One final note. In my last post, I mentioned ordering vegetarian pizzas which came topped with bacon. During one such event, my fellow teacher, Dan, offered to split his blueberry dessert pizza with me. We went half-and-half and the blueberry pizza was pretty good despite the strange black color of the sauce. A few days ago, another fellow teacher, Alex, a native-Korean speaker and reader of all menus foreign, read to me the ingredients of the blueberry pizza:
“This isn’t vegetarian.”
“How?” I inquired violently.
“The sauce is made with squid ink.”
Ah ha. Fool me once, shame on you. Fool me twice, shame on me. Fool me a third time by making a blueberry pizza (in and of itself an abomination) with squid ink, I give up.
Until next time,
간장공장 공장장은 강 공장장이고,
된장공장 공장장은 공 공장장이다
———————————————————————————————————————————————————-
* For those of you playing at home, that’s a third of Seattle’s average annual rainfall.
✡ Think LCD, not LSD.













Thanks, I was just the laughingstock of the coffee shop because I was…well… laughing so loudly.
blueberry pizza made me smile. ask Art someday about when we ordered dinner in Spain in a little mountain town, we asked the waiter to clairfy the entree, “animal that goes across the rocks” – goat obviously, since they were everywhere. R,B, D
and I sure got a laugh when Art got a plate of snails for dinner…. keep the great blog posts coming and stay dry
I laughed so hard I spewed my diet coke all over the computer desk–which in my case, is somewhat akin to a heroine addict watching as his popliteal fix dribbles down his leg! So do you think that Iguana is Iggy incarnate?

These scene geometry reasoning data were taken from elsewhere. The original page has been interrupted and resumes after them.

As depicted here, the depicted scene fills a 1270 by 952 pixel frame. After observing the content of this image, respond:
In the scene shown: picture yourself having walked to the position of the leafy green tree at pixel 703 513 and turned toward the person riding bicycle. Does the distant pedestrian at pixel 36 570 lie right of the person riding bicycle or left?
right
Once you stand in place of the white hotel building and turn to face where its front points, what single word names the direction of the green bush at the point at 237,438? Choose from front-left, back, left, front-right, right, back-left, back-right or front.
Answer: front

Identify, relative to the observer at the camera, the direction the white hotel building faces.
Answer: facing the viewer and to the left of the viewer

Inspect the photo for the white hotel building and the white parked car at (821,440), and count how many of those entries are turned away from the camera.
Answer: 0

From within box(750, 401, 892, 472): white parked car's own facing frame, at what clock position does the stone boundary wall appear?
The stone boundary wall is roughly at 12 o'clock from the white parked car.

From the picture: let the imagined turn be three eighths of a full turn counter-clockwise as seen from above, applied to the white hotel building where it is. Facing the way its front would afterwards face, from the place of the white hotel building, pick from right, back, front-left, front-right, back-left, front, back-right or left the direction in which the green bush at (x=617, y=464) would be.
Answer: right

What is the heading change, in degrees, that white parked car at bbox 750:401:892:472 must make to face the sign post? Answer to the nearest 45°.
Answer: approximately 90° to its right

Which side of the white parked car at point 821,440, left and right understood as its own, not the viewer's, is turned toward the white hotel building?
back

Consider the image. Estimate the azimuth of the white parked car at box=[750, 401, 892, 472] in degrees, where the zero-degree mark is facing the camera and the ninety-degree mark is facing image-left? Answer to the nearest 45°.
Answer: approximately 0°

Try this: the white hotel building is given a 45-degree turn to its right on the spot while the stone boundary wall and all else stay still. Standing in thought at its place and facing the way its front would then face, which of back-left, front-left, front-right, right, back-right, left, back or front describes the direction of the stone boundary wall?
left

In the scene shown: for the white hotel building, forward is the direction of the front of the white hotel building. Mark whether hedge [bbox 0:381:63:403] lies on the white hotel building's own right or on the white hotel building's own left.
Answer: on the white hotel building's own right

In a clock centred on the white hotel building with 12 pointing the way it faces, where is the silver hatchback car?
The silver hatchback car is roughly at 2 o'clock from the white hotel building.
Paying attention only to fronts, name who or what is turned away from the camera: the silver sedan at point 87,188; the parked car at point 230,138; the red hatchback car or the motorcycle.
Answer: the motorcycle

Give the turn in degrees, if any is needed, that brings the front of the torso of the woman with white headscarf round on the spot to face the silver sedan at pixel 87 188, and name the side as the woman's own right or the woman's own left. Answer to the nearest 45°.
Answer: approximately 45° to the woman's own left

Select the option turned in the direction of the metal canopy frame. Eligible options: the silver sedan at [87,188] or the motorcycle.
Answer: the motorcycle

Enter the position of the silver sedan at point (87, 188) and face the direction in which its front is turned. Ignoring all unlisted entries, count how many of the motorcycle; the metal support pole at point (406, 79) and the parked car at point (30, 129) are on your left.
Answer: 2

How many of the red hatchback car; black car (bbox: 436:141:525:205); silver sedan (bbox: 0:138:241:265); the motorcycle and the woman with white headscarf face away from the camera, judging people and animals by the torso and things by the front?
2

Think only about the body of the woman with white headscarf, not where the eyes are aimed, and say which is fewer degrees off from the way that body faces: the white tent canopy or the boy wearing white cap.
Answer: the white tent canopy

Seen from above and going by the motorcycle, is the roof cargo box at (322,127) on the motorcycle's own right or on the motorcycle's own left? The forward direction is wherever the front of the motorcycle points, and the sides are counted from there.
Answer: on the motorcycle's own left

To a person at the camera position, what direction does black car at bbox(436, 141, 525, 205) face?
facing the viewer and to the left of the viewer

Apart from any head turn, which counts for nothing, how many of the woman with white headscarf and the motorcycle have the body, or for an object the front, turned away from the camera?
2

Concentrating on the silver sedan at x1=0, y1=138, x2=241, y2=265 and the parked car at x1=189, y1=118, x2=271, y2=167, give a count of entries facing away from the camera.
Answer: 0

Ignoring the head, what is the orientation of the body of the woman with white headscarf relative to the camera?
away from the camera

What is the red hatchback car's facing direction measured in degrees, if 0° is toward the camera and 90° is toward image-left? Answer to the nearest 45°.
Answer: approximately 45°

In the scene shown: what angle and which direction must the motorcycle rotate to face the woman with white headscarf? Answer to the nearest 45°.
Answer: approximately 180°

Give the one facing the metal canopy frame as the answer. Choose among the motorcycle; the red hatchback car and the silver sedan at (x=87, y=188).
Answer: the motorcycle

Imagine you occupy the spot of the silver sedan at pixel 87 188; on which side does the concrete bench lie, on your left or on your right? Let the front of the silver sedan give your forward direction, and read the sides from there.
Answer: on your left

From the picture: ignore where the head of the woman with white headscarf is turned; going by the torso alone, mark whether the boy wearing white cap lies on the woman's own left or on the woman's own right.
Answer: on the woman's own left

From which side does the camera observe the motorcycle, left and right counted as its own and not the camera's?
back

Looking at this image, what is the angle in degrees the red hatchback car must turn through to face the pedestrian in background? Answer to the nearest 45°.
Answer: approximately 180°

Glad to hear you didn’t float away, Jode, take care of yourself and keep entertaining us!!!
Berdine
Write a book. Seriously.
Jody, your blog is amazing. I’m excited to read it. Perfect timing too cause I’m currently in China/Taiwan until the end of summer so I can relate……except for your issues of vegetarianism. Feelin’ sorry for ya, bud. Asia’s not the place. 4D sounds excellent, but the neon-dyed animals worry me….
I had the exact same experience with a vegetarian pizza once. I specifically mentioned no meat and when it arrived… yup. So I sent it back, and when it arrived, the meat was simply hidden at the bottom. Then the owner kindly informed me that “Koreans eat meat”.